◆ Required work
Copy every one of the records below word for word, leaving out the pictures.

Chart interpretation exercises

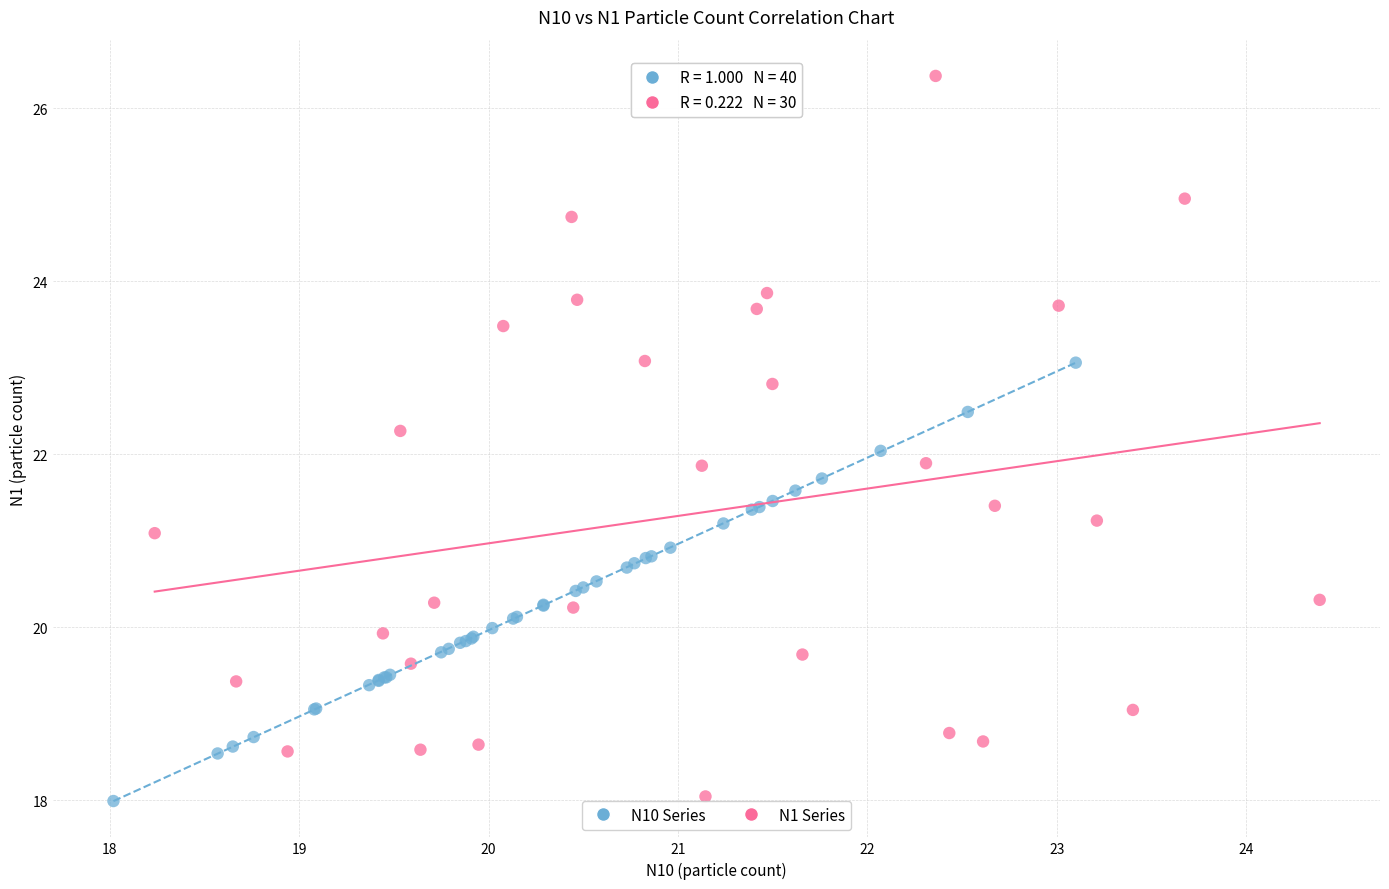

Which series reaches the maximum Y coordinate?

N1 Series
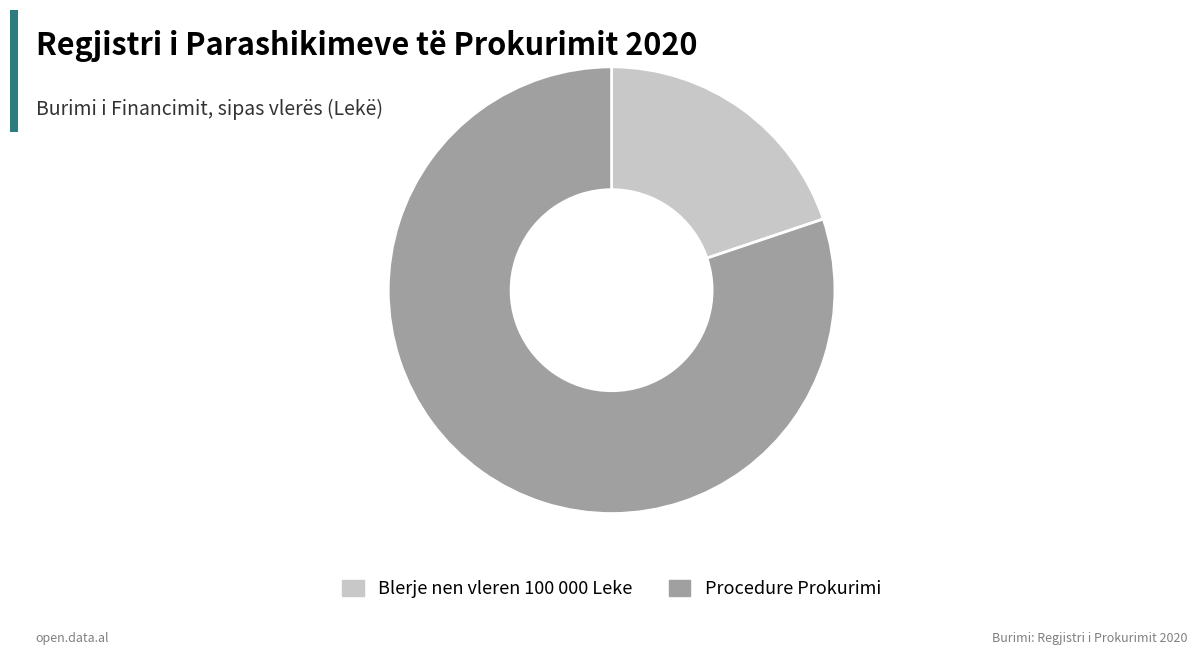

Is there a majority slice in this chart?

Yes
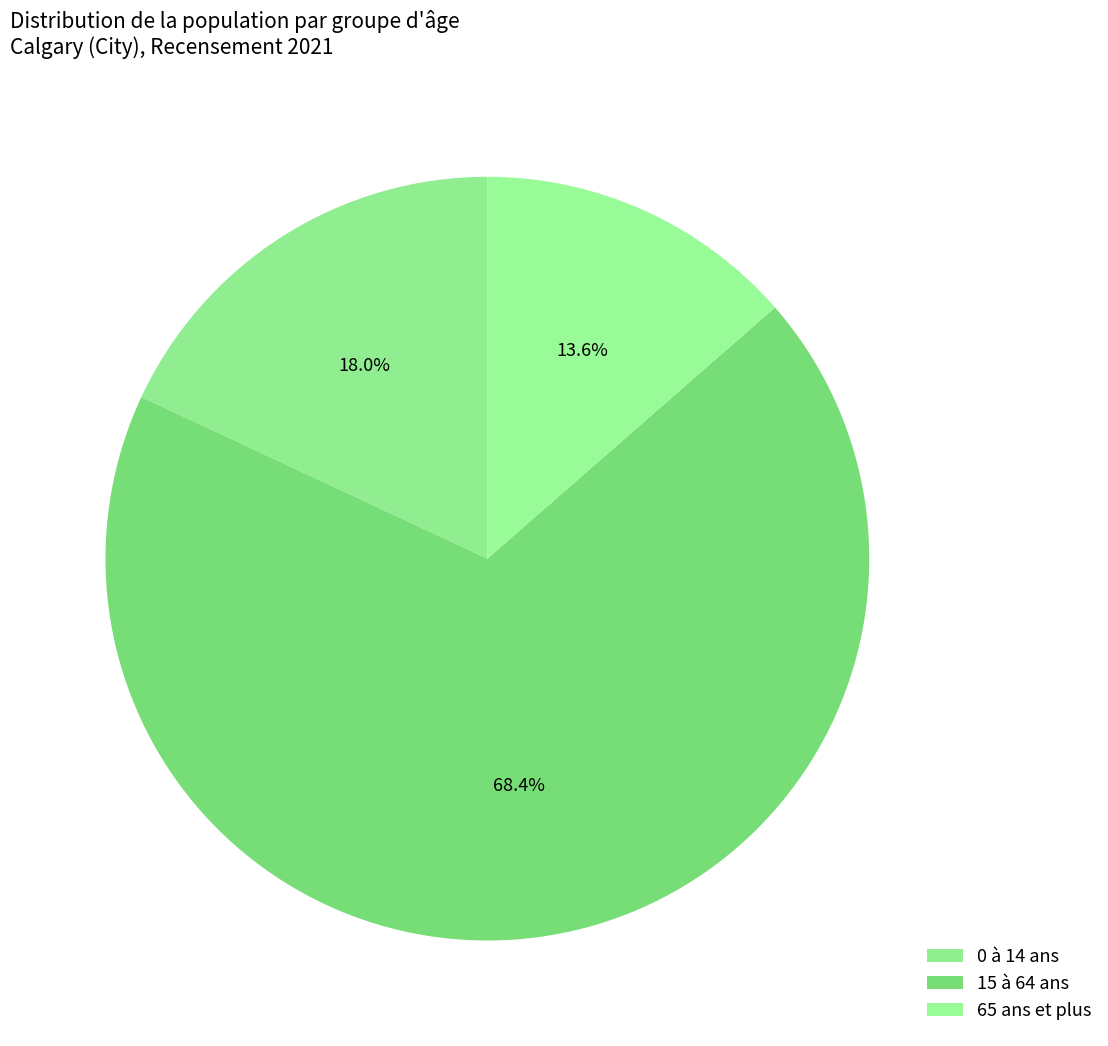

True or false: 65 ans et plus accounts for 14% of the total.

True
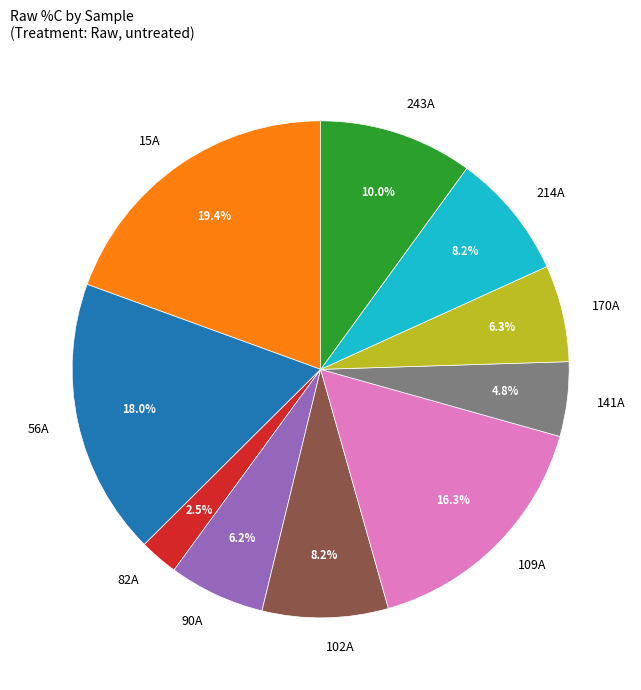

Does any single category account for the majority?

No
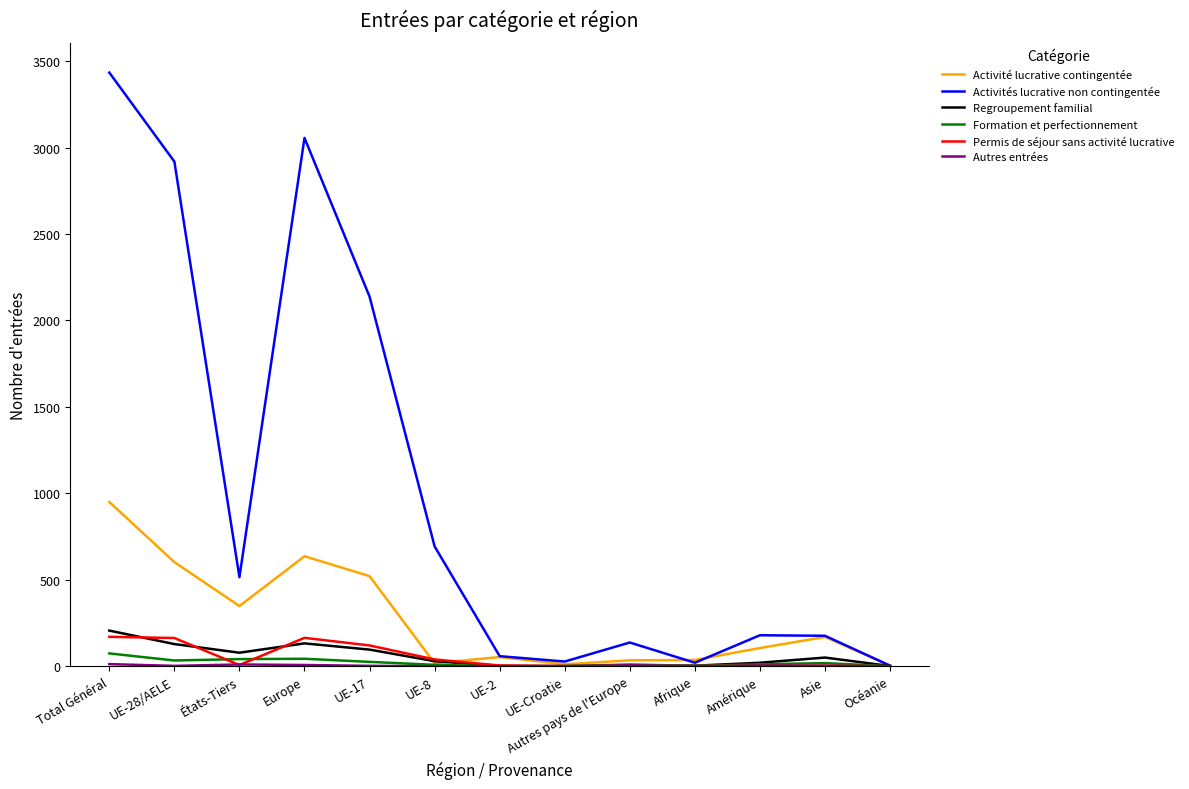

The Activités lucrative non contingentée series shows 3 at Océanie. True or false?

True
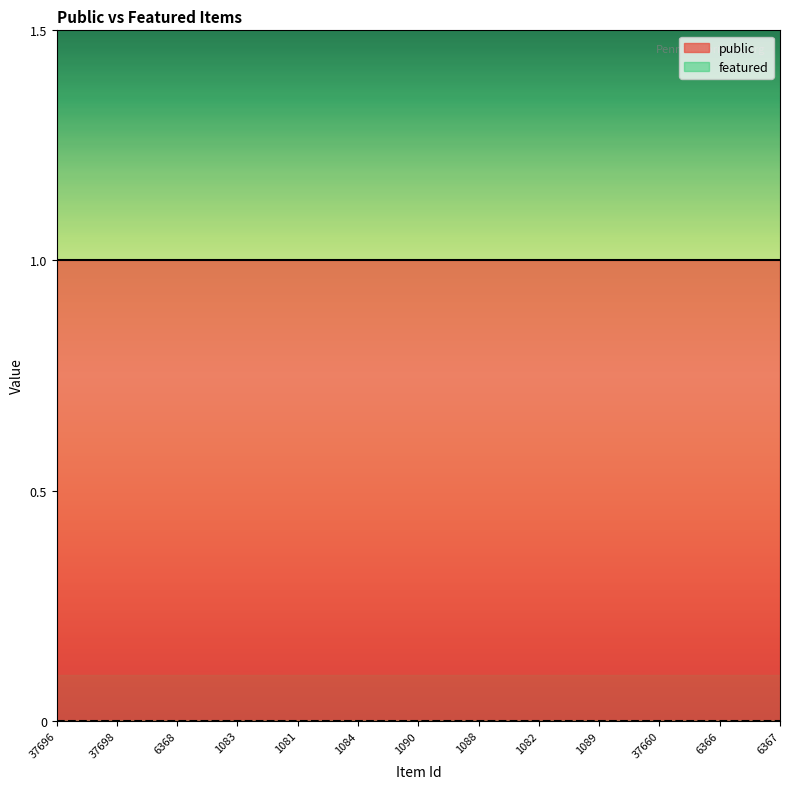

Which series has the largest total across all categories?

public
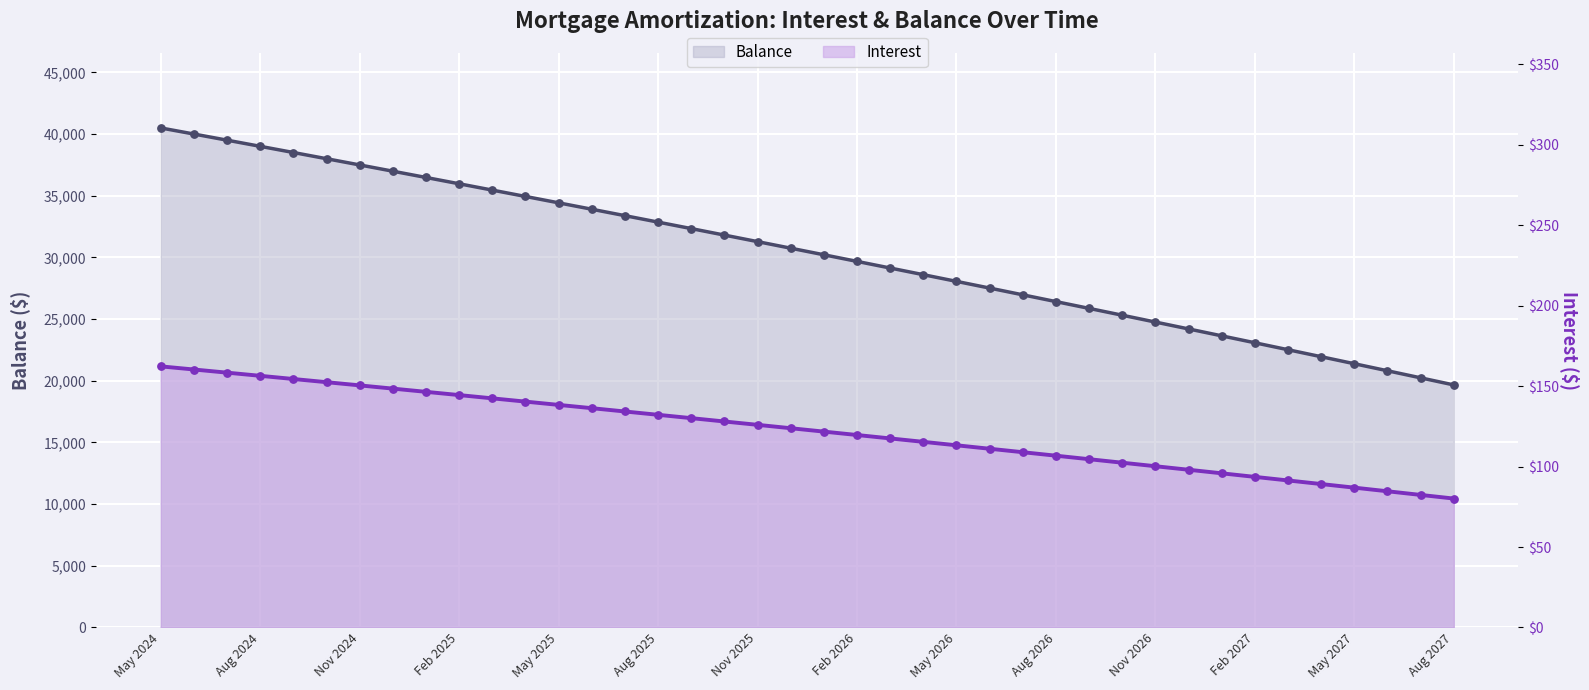

Which series has the largest total across all categories?

Balance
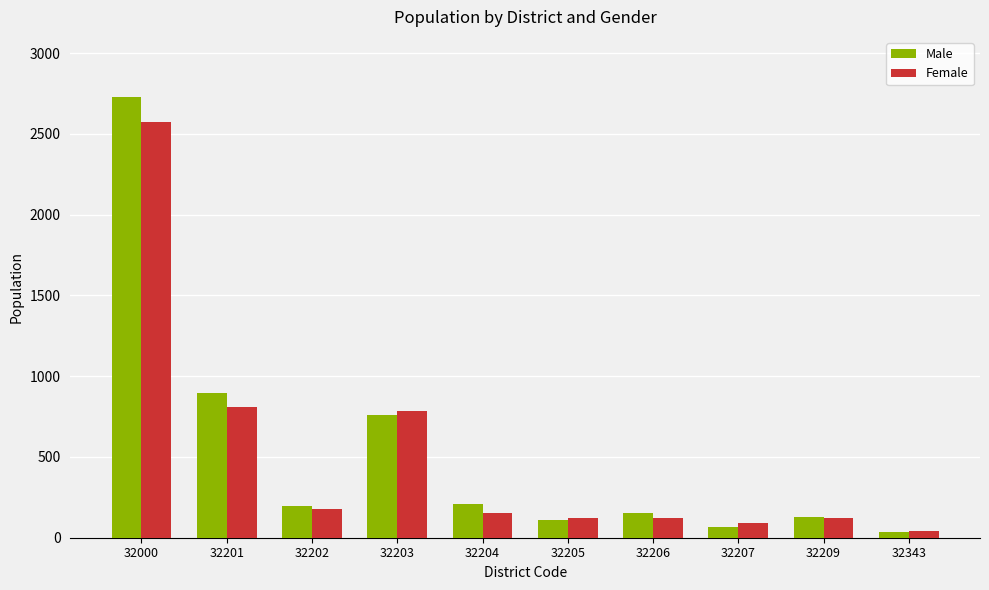

List the series in order of their peak value, highest first.

Male, Female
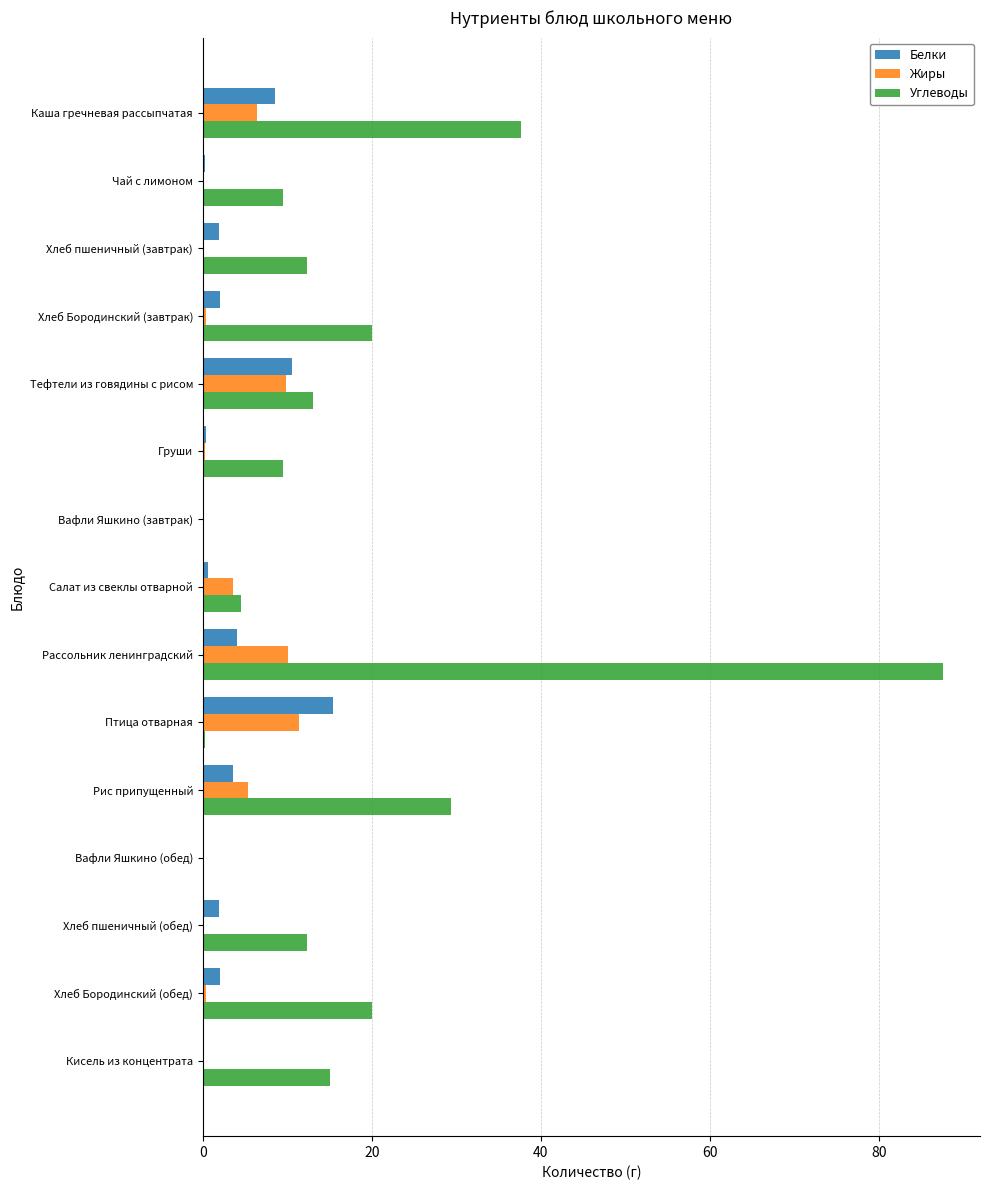

What is the sum of all Углеводы values?

271.2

◆ The answer
Which series reaches the maximum Y coordinate?

N1 Series

Is there a majority slice in this chart?

Yes

True or false: 65 ans et plus accounts for 14% of the total.

True

Does any single category account for the majority?

No

The Activités lucrative non contingentée series shows 3 at Océanie. True or false?

True

Which series has the largest total across all categories?

public

Which series has the largest total across all categories?

Balance

List the series in order of their peak value, highest first.

Male, Female

What is the sum of all Углеводы values?

271.2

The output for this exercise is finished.